---------- 提取文本
2021-08-08 00:02  Johnson_强生仔仔  阅读(27)  评论(0编辑  收藏  举报

Given two non-negative integers num1 and num2 represented as strings, return the product of num1 and num2, also represented as a string.

Note: You must not use any built-in BigInteger library or convert the inputs to integer directly.

 

Example 1:

Input: num1 = "2", num2 = "3"
Output: "6"

Example 2:

Input: num1 = "123", num2 = "456"
Output: "56088"

 

Constraints:

  • 1 <= num1.length, num2.length <= 200
  • num1 and num2 consist of digits only.
  • Both num1 and num2 do not contain any leading zero, except the number 0 itself.

Ideas:

1. 建一个helper function来得到num1 * onedigit.

2. 对于每个num2的digit,分别加上它的times

3. 最后相加得到结果

 

有两个code,第一个是直接利用int去将string转换为integer,如果题目不允许的话,那就看第二个code,将int(digit)  => ord(digit) - ord('0') 即可

 

Code1: 利用int()

class Solution:
    def multiply(self, num1: str, num2: str) -> str:
        if '0' in [num1, num2]: return '0'
        times, finalSum = 1, 0
        for i in range(len(num2) - 1, -1, -1):
            finalSum += self.multiplyOneDigit(num1, num2[i]) * times
            times *= 10
        return str(finalSum)
--------------------
## 任务
续写上面这篇字符串相乘题解，从它停下的地方接着写。 这些记录与上面的文本毫无关系。
---------- 存储数据
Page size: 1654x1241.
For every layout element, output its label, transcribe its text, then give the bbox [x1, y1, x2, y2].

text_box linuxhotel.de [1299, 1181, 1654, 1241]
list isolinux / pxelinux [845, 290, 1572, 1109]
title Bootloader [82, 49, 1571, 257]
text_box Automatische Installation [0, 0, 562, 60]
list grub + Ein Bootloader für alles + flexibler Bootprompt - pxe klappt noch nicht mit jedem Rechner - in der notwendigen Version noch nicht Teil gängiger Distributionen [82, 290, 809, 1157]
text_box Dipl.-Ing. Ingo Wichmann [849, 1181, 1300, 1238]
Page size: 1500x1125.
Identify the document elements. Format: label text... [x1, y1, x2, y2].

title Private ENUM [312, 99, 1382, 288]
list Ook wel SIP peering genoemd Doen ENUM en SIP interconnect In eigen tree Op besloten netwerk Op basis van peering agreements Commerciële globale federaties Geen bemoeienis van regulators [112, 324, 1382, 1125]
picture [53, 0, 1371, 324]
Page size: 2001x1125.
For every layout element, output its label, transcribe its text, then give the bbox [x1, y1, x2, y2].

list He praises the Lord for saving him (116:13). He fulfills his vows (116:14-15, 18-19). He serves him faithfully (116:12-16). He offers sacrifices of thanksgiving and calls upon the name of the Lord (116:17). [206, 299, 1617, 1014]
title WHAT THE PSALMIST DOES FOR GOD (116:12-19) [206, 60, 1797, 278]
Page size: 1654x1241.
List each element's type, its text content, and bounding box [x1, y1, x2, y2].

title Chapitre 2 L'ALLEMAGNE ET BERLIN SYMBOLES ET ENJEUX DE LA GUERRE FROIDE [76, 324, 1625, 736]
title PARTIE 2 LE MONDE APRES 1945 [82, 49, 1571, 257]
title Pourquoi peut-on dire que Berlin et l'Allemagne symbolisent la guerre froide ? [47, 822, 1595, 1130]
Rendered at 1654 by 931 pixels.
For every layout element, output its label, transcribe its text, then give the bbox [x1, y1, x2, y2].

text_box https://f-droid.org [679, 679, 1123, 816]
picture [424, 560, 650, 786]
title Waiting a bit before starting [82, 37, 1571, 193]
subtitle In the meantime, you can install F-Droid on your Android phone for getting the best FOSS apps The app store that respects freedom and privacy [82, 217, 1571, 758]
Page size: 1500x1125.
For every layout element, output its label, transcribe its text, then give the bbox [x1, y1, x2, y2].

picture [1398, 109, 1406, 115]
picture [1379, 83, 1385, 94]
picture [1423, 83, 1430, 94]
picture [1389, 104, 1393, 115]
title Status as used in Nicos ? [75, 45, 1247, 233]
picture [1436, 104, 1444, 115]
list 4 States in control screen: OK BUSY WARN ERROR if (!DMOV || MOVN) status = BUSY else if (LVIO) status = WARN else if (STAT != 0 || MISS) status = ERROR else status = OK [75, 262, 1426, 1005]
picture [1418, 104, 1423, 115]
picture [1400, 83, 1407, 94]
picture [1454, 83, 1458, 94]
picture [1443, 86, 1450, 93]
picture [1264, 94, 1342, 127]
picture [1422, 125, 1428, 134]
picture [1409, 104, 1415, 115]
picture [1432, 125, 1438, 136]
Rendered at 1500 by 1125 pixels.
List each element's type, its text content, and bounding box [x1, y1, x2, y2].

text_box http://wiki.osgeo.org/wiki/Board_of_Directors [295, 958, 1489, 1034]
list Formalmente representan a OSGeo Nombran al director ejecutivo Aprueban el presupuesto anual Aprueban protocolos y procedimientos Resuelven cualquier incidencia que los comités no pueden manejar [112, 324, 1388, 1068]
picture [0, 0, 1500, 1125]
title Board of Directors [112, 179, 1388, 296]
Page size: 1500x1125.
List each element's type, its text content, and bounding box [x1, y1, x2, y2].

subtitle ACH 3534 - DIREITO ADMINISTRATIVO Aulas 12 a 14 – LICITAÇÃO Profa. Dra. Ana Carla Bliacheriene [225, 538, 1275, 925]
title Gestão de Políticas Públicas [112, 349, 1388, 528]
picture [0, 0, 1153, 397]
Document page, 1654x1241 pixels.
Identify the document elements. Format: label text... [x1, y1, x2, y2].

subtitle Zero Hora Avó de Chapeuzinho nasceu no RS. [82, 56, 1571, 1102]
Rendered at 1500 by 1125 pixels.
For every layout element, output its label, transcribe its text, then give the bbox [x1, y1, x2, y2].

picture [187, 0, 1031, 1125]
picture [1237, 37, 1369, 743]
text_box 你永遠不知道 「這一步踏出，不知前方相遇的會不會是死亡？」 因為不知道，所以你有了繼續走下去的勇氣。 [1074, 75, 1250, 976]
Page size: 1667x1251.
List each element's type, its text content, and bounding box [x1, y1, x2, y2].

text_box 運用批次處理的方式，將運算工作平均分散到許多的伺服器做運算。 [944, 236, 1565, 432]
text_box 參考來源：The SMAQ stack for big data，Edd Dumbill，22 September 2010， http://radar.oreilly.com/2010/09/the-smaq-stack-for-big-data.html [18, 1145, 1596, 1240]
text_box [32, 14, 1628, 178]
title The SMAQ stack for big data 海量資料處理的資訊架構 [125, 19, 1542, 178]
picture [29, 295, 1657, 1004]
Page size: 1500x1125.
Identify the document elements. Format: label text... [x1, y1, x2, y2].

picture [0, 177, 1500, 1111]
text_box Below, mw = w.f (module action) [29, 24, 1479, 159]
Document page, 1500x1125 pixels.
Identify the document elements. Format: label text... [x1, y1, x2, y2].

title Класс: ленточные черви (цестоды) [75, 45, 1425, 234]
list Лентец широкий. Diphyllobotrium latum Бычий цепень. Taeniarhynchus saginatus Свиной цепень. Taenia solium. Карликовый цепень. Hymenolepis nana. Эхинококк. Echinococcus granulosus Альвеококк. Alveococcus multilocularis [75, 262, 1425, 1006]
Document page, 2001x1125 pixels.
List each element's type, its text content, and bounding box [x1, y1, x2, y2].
--------------------
## 回答
    
    # multiplyOne
    def multiplyOneDigit(self, num1, singleDigit) -> int:
        if singleDigit == '0':
            return 0
        times, curSum = 1, 0
        for i in range(len(num1) - 1, -1, -1):
            curSum += int(num1[i]) * int(singleDigit) * times
            times *= 10
        return curSum
    

 

 

Code2: 利用ord() 去代替int()

class Solution:
    def multiply(self, num1: str, num2: str) -> str:
        if '0' in [num1, num2]: return '0'
        times, finalSum = 1, 0
        for i in range(len(num2) - 1, -1, -1):
            finalSum += self.multiplyOneDigit(num1, num2[i]) * times
            times *= 10
        return str(finalSum)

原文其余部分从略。